Vegetative formation of a new stem and root system from an adventitious bud of a stem or root, either naturally or by human action. Such asexual reproduction is based on the ability of plants to regenerate tissues and parts. Examples of plants that spread by suckers include red raspberry, forsythia, and lilac. Suckering allows horticulturists and agriculturists to reproduce a desired plant over and over without significant variation.


Suckering 

the removal of lateral shoots, or suckers, from plants. Suckers develop from the leaf axils of the main stem in tomato, tobacco, wild tobacco, sunflower, and cotton plants. They also develop from cabbage and carrot plants growing for seeds. Suckering intensifies the flow of nutrient matter to the generative organs of plants and to shoots that are retarded in development. It is used to accelerate maturation of fruits and seeds and to increase the marketability of a product.

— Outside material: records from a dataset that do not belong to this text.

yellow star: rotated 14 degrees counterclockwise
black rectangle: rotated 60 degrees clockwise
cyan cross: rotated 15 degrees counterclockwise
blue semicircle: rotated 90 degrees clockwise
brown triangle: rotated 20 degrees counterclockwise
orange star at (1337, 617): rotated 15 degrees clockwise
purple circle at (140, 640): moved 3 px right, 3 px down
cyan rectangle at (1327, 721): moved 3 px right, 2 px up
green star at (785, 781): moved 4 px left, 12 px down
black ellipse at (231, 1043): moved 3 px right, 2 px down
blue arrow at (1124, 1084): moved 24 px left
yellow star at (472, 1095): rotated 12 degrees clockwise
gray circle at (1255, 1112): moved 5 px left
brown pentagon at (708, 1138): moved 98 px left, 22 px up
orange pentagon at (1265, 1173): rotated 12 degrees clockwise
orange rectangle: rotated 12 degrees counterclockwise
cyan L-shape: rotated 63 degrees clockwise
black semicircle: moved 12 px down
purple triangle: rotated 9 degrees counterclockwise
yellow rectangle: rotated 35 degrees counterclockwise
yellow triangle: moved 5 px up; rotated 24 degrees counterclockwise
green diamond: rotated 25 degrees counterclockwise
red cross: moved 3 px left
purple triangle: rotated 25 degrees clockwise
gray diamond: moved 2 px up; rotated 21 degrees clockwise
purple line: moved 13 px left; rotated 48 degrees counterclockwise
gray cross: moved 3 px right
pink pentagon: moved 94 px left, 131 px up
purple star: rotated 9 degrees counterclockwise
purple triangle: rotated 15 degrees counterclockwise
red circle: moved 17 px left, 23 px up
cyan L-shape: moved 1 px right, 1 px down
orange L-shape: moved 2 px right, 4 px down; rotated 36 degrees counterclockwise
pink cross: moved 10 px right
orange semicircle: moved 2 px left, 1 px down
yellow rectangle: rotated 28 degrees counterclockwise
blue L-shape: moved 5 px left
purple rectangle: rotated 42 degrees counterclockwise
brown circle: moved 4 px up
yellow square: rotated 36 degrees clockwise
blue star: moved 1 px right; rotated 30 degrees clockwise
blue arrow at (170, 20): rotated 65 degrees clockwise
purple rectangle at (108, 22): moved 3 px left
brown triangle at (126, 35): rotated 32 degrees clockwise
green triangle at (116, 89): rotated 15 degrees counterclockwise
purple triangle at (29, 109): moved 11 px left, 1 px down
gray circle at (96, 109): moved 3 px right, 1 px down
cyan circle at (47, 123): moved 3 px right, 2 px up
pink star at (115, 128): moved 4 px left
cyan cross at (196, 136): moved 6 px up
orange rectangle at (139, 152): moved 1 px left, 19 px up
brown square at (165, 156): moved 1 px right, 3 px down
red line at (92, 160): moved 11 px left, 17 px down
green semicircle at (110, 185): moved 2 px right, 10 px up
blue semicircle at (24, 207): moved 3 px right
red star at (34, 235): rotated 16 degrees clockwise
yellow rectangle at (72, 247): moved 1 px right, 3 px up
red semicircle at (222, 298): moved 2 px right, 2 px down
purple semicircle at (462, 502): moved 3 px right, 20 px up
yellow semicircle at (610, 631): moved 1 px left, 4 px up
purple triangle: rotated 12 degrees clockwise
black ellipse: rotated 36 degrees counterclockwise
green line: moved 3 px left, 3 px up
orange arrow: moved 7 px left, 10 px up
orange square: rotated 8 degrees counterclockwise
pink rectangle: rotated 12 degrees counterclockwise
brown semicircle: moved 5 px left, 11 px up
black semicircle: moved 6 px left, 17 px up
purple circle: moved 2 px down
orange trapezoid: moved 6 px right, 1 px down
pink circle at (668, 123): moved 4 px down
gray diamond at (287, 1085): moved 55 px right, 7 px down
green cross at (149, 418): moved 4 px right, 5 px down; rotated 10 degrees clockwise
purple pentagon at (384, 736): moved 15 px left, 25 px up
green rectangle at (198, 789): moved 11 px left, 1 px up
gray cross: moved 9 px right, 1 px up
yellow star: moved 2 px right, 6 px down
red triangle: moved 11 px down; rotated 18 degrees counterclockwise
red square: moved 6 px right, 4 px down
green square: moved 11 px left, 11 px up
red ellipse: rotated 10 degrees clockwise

Suckers are removed from tomatoes, tobacco, and wild tobacco when they are no more than 5–10 cm long; they are removed from corn, sorghum, and sunflowers when they are no longer than 10–15 cm. Suckering is used on open ground mainly in the north and, in some instances, in central and southern zones where there is abundant precipitation. Vegetative suckers and shoots with secondary blossoms are removed from seed-bearing cabbage; the flowering secondary and tertiary umbels of seed-bearing carrots (in northern regions of the nonchernozem zone) are thinned out.

Suckering, a laborious process, is effective only when done regularly and at the proper time. Soviet plant breeders have developed varieties of tomatoes and other crops that in nonchernozem regions branch only slightly and yield a good early harvest without suckering.